RECORDS SUPPLIED:

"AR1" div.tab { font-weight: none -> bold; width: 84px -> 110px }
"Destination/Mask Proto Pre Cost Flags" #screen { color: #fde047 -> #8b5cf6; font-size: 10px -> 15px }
...
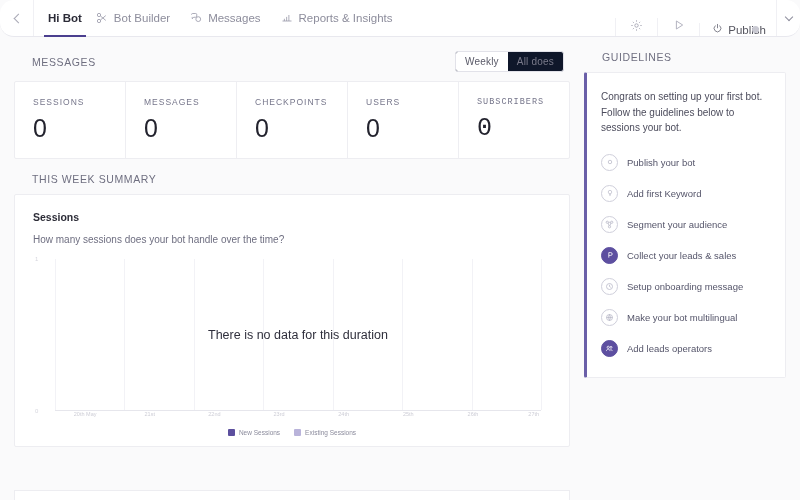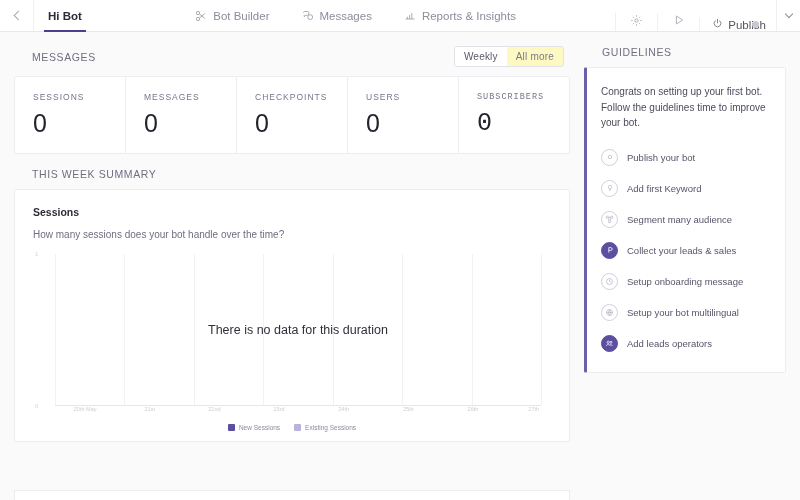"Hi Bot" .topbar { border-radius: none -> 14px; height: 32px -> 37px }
* * *
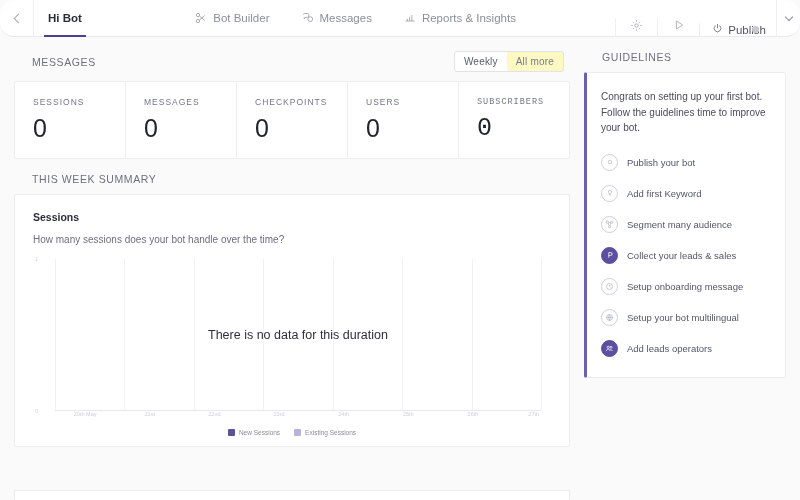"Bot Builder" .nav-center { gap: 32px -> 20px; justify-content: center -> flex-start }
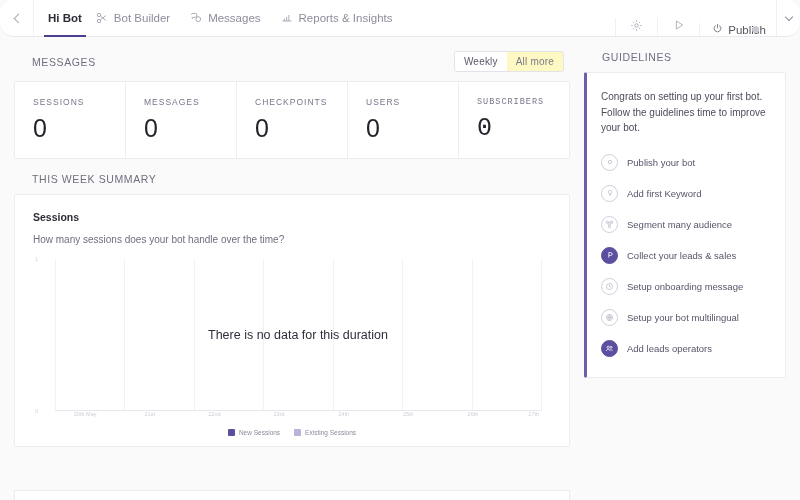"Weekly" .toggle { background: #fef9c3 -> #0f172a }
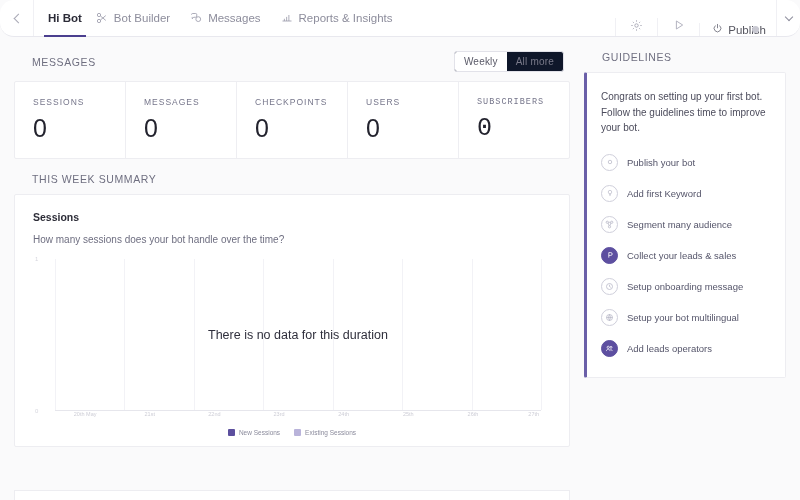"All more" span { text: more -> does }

WHAT THIS TASK INVOLVES: List every line from the entries above in which "font" appears.

RESULT OF THE EXERCISE:
"AR1" div.tab { font-weight: none -> bold; width: 84px -> 110px }
"Destination/Mask Proto Pre Cost Flags" #screen { color: #fde047 -> #8b5cf6; font-size: 10px -> 15px }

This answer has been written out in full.